Is it normal that a user can take down the whole system by using too much memory?
rwmaillists at googlemail.com
Sun Jun 3 22:51:06 UTC 2018
On Sun, 3 Jun 2018 21:09:15 +0200
> On Sat, 02 Jun 2018 19:25:31 -0400, Brennan Vincent wrote:
> > I'm also curious, however, to learn more from an OS design
> > perspective. Why isn't it possible for the kernel to realize it
> > should kill `eatmem` rather than make the system unusable?
> > Is this a hard problem in general, or just a missing feature in
> > FreeBSD specifically ?
> Resource control mechanisms are present in FreeBSD, but it takes
> a system administrator with sufficient knowledge and experience
> to decide about the values that will apply - how much RAM can be
> consumed, how many child processes can be spawned, how many files
> can be held open... and so on. There just is no system default
> that can be preconfigured, calculated, assumed, guessed, or
> arbitrarily chosen. No "one size fits all" solution is possible.

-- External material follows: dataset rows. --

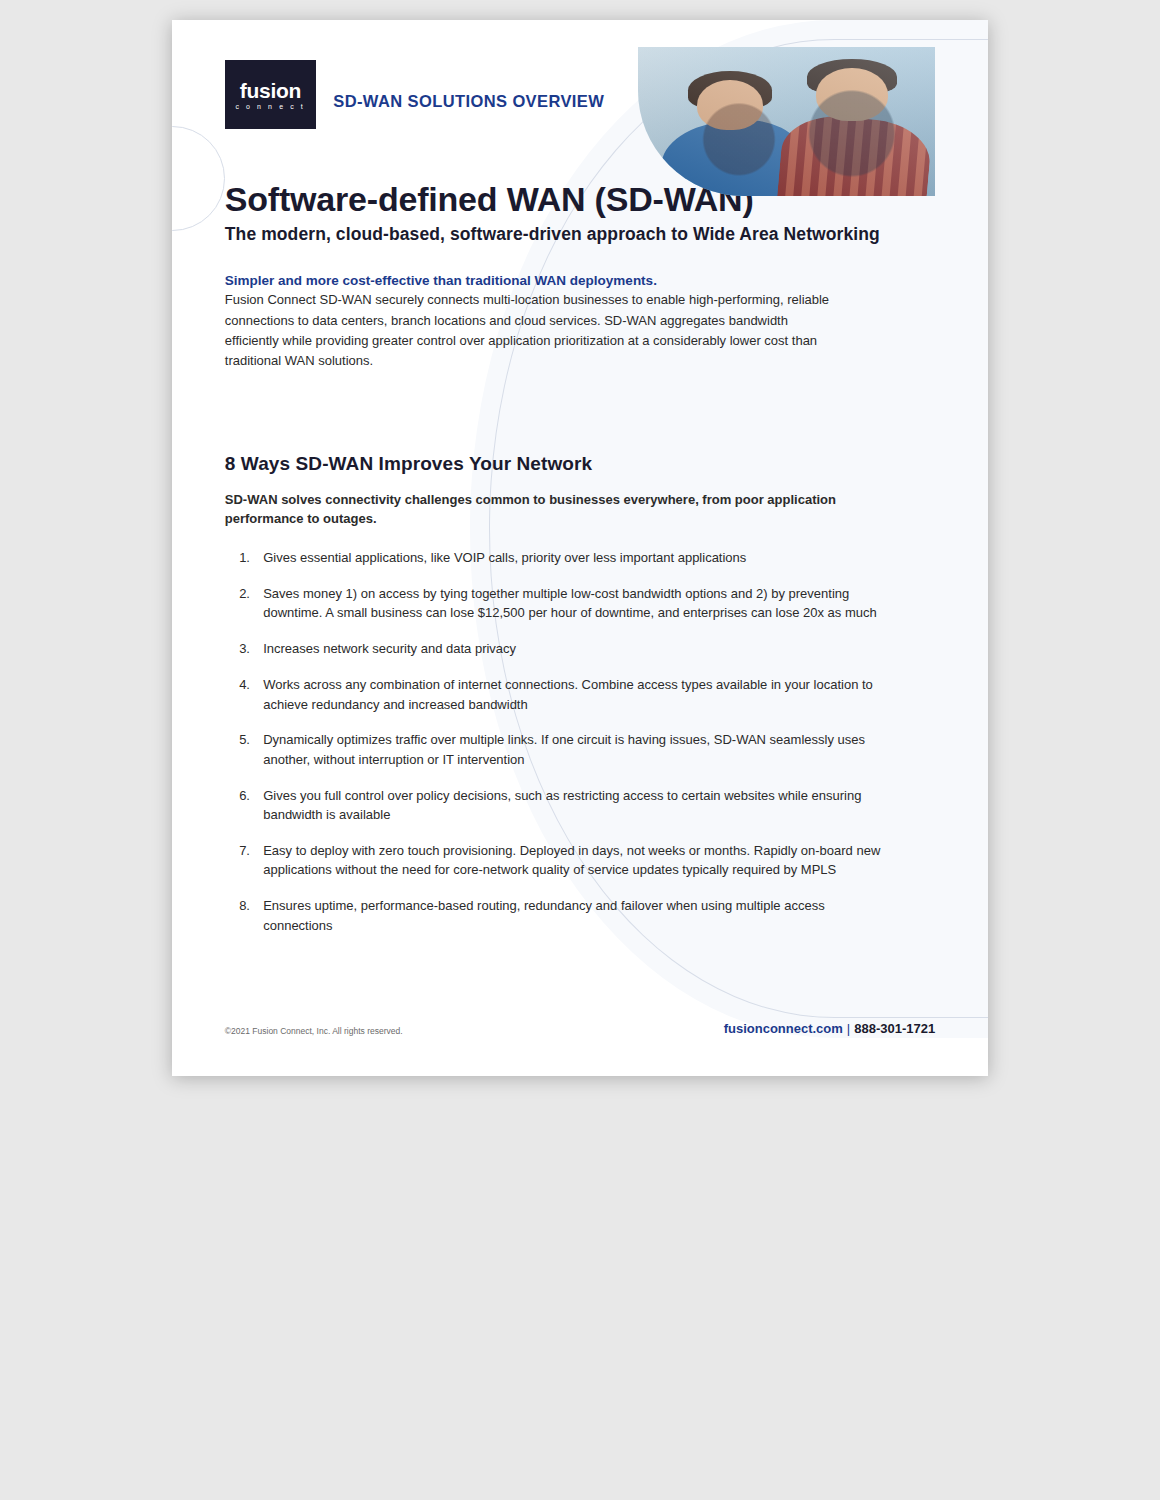fusion
c o n n e c t
SD-WAN SOLUTIONS OVERVIEW
Software-defined WAN (SD-WAN)
The modern, cloud-based, software-driven approach to Wide Area Networking
Simpler and more cost-effective than traditional WAN deployments.
Fusion Connect SD-WAN securely connects multi-location businesses to enable high-performing, reliable connections to data centers, branch locations and cloud services. SD-WAN aggregates bandwidth efficiently while providing greater control over application prioritization at a considerably lower cost than traditional WAN solutions.
8 Ways SD-WAN Improves Your Network
SD-WAN solves connectivity challenges common to businesses everywhere, from poor application performance to outages.
Gives essential applications, like VOIP calls, priority over less important applications
Saves money 1) on access by tying together multiple low-cost bandwidth options and 2) by preventing downtime. A small business can lose $12,500 per hour of downtime, and enterprises can lose 20x as much
Increases network security and data privacy
Works across any combination of internet connections. Combine access types available in your location to achieve redundancy and increased bandwidth
Dynamically optimizes traffic over multiple links. If one circuit is having issues, SD-WAN seamlessly uses another, without interruption or IT intervention
Gives you full control over policy decisions, such as restricting access to certain websites while ensuring bandwidth is available
Easy to deploy with zero touch provisioning. Deployed in days, not weeks or months. Rapidly on-board new applications without the need for core-network quality of service updates typically required by MPLS
Ensures uptime, performance-based routing, redundancy and failover when using multiple access connections
©2021 Fusion Connect, Inc. All rights reserved.
fusionconnect.com|888-301-1721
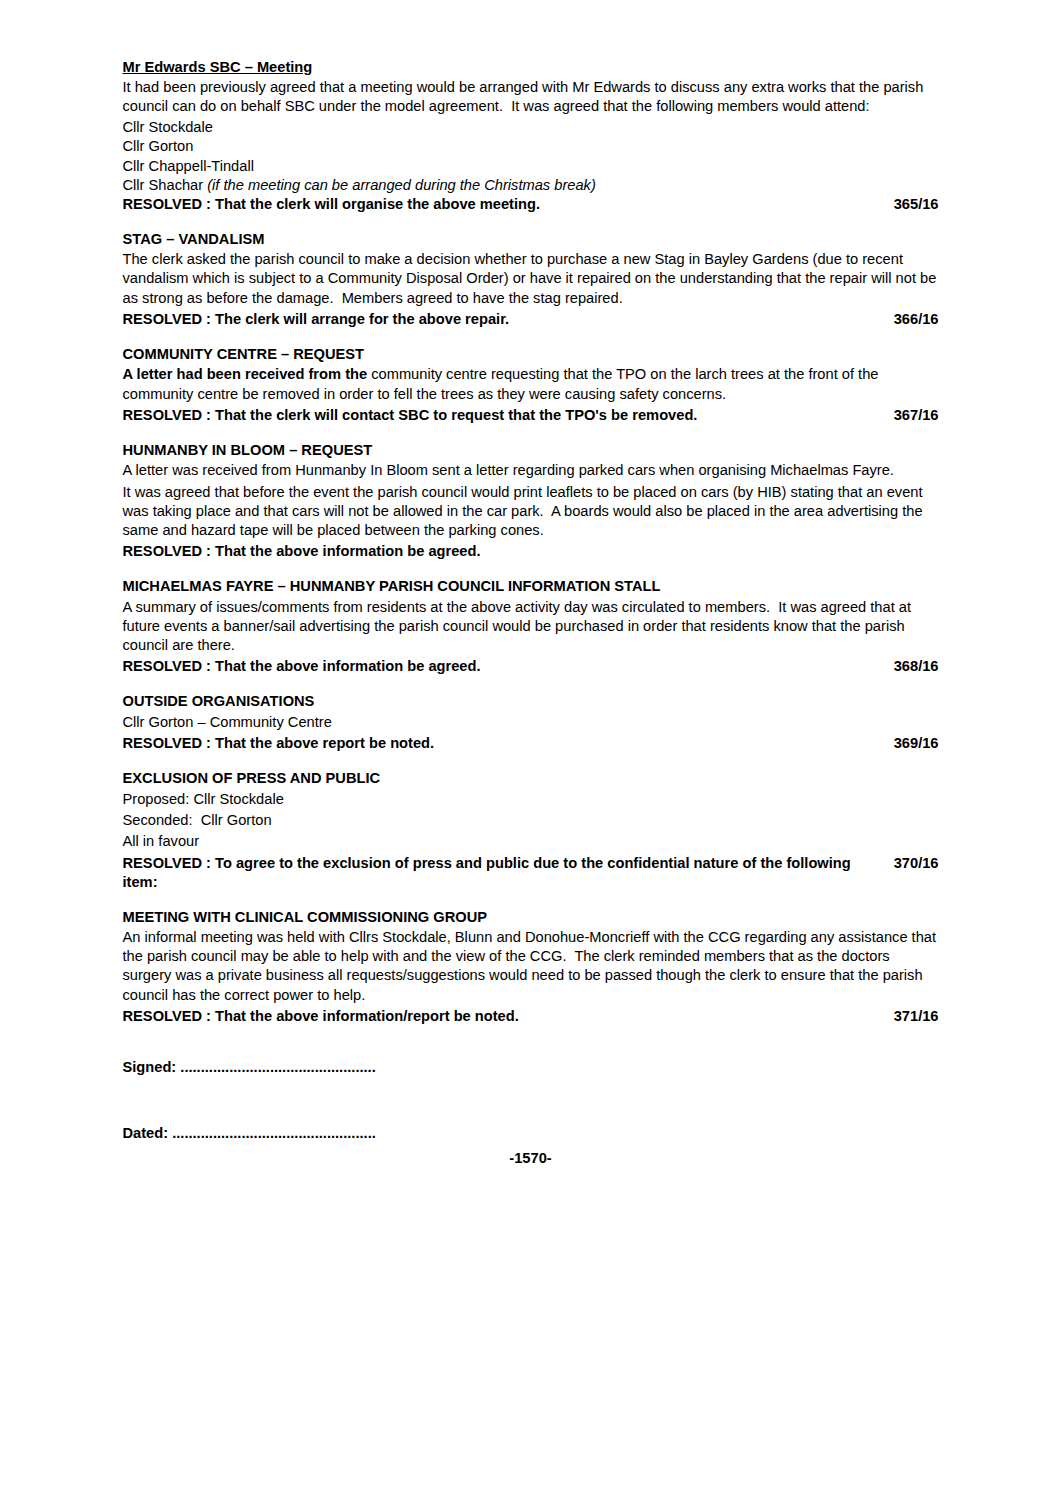Mr Edwards SBC – Meeting
It had been previously agreed that a meeting would be arranged with Mr Edwards to discuss any extra works that the parish council can do on behalf SBC under the model agreement. It was agreed that the following members would attend:
Cllr Stockdale
Cllr Gorton
Cllr Chappell-Tindall
Cllr Shachar (if the meeting can be arranged during the Christmas break)
RESOLVED : That the clerk will organise the above meeting. 365/16
STAG – VANDALISM
The clerk asked the parish council to make a decision whether to purchase a new Stag in Bayley Gardens (due to recent vandalism which is subject to a Community Disposal Order) or have it repaired on the understanding that the repair will not be as strong as before the damage. Members agreed to have the stag repaired.
RESOLVED : The clerk will arrange for the above repair. 366/16
COMMUNITY CENTRE – REQUEST
A letter had been received from the community centre requesting that the TPO on the larch trees at the front of the community centre be removed in order to fell the trees as they were causing safety concerns.
RESOLVED : That the clerk will contact SBC to request that the TPO's be removed. 367/16
HUNMANBY IN BLOOM – REQUEST
A letter was received from Hunmanby In Bloom sent a letter regarding parked cars when organising Michaelmas Fayre.
It was agreed that before the event the parish council would print leaflets to be placed on cars (by HIB) stating that an event was taking place and that cars will not be allowed in the car park. A boards would also be placed in the area advertising the same and hazard tape will be placed between the parking cones.
RESOLVED : That the above information be agreed.
MICHAELMAS FAYRE – HUNMANBY PARISH COUNCIL INFORMATION STALL
A summary of issues/comments from residents at the above activity day was circulated to members. It was agreed that at future events a banner/sail advertising the parish council would be purchased in order that residents know that the parish council are there.
RESOLVED : That the above information be agreed. 368/16
OUTSIDE ORGANISATIONS
Cllr Gorton – Community Centre
RESOLVED : That the above report be noted. 369/16
EXCLUSION OF PRESS AND PUBLIC
Proposed: Cllr Stockdale
Seconded: Cllr Gorton
All in favour
RESOLVED : To agree to the exclusion of press and public due to the confidential nature of the following item: 370/16
MEETING WITH CLINICAL COMMISSIONING GROUP
An informal meeting was held with Cllrs Stockdale, Blunn and Donohue-Moncrieff with the CCG regarding any assistance that the parish council may be able to help with and the view of the CCG. The clerk reminded members that as the doctors surgery was a private business all requests/suggestions would need to be passed though the clerk to ensure that the parish council has the correct power to help.
RESOLVED : That the above information/report be noted. 371/16
Signed: ................................................
Dated: ..................................................
-1570-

Configuration isn't relevant to the question as it's just a way to avoid
reproducing the test conditions.
> Just take the following example:...
> For this example, try to imagine at what stage the kernel should
> interfere. And _should_ it interfere? From the practical point
> of view, everything worked as it was intended and expected.
The OP's program is attempting to dirty many more pages than will fit in
swap+ram. Eventually, as a last resort, the kernel has no alternative
but to start killing processes. The last time I looked it did kill them
largest first which has the best chance of killing a runaway process
When I ran a similar test a few years ago my program would get killed
as expected, large amounts of swap and memory would be freed and the
system would return quickly to normal. The issue here is that the OP
is only seeing this behaviour half the time.